Step 3: Create a simple API

from fastapi import FastAPI
from pydantic import BaseModel

app = FastAPI()

class ChatRequest(BaseModel):
    message: str
    session_id: str

@app.post("/chat")
async def chat(request: ChatRequest):
    response = query_engine.query(request.message)
    return {
        "response": str(response),
        "sources": [node.node.metadata for node in response.source_nodes]
    }

Step 4: Handle multi-turn conversations

For conversation memory, use LlamaIndex’s chat engine:

chat_engine = index.as_chat_engine(
    chat_mode="condense_plus_context",
    verbose=True,
    system_prompt="You are a helpful support assistant for [Company]. Use only the provided context to answer questions."
)

# In your API handler:
response = chat_engine.chat(user_message)

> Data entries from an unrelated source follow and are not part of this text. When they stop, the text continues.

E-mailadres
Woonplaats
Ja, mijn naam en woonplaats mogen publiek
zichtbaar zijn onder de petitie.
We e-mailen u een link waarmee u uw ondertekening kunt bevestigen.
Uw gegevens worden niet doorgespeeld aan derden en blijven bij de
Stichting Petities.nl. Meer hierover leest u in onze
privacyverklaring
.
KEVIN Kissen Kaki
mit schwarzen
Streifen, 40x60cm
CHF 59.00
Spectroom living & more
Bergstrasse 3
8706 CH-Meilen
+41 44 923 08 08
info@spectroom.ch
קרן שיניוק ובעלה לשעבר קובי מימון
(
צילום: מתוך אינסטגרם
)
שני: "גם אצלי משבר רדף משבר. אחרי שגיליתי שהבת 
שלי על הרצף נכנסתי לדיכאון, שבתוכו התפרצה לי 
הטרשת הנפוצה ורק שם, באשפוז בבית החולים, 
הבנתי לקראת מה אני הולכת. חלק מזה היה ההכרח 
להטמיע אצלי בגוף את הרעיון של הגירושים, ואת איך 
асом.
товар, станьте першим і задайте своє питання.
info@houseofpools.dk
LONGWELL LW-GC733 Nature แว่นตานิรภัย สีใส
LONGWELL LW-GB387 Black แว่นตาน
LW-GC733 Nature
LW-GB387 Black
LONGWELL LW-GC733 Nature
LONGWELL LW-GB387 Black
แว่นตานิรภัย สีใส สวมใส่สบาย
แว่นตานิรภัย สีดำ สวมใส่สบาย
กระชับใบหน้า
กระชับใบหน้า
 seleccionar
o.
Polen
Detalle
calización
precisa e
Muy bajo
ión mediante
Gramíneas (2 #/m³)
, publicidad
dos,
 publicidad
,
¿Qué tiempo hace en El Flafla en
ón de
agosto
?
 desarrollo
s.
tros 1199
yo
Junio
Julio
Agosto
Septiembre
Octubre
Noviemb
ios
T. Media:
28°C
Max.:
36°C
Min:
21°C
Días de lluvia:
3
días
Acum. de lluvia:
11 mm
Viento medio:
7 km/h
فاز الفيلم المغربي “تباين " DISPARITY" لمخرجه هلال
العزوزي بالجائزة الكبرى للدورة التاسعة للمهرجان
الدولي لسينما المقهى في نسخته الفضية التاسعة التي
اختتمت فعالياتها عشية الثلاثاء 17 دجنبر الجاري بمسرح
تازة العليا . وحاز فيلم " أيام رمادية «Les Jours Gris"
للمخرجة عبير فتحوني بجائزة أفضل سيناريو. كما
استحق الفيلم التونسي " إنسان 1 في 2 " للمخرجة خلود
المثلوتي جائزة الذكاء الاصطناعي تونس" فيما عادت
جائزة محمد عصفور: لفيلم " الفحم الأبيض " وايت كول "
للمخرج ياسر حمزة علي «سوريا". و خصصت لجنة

Option C: Custom Agent with Tool Calling

For chatbots that need to take actions (look up orders, check status, create tickets):

import anthropic

client = anthropic.Anthropic()

tools = [
    {
        "name": "get_order_status",
        "description": "Get the current status of a customer order",
        "input_schema": {
            "type": "object",
            "properties": {
                "order_id": {"type": "string", "description": "The order ID"}
            },
            "required": ["order_id"]
        }
    },
    {
        "name": "create_support_ticket",
        "description": "Create a support ticket for a customer issue",
        "input_schema": {
            "type": "object",
            "properties": {
                "issue": {"type": "string"},
                "customer_email": {"type": "string"},
                "priority": {"type": "string", "enum": ["low", "medium", "high"]}
            },
            "required": ["issue", "customer_email"]
        }
    }
]

def chat_with_tools(messages):
    response = client.messages.create(
        model="claude-haiku-4-5-20251001",
        max_tokens=1024,
        tools=tools,
        messages=messages
    )
    return response

Knowledge Base Best Practices

Content that makes chatbots better:

  1. FAQs with clear question/answer format
  2. Product documentation with section headers
  3. Troubleshooting guides with specific steps
  4. Pricing information (keep updated)
  5. Policy documents (returns, shipping, etc.)

Content to exclude:

  • Internal-only information
  • Outdated documentation (clean this up first)
  • Sales collateral with promises the support team can’t fulfill

Testing Before Launch

Test checklist:
□ Ask 20 real user questions from support tickets
□ Test edge cases: out-of-scope questions, rude users, competitors
□ Verify citations/sources are accurate
□ Test fallback behavior (what happens when AI doesn't know)
□ Test on mobile
□ Get 3 team members to try breaking it

Measuring Success

Key metrics to track:

  • Resolution rate (% of chats resolved without human)
  • Escalation rate (% handed to human agents)
  • User satisfaction score (post-chat survey)
  • Deflection rate (tickets saved)
  • Questions the bot couldn’t answer (use for content gaps)

A well-configured chatbot typically achieves 40-60% resolution rate in the first month.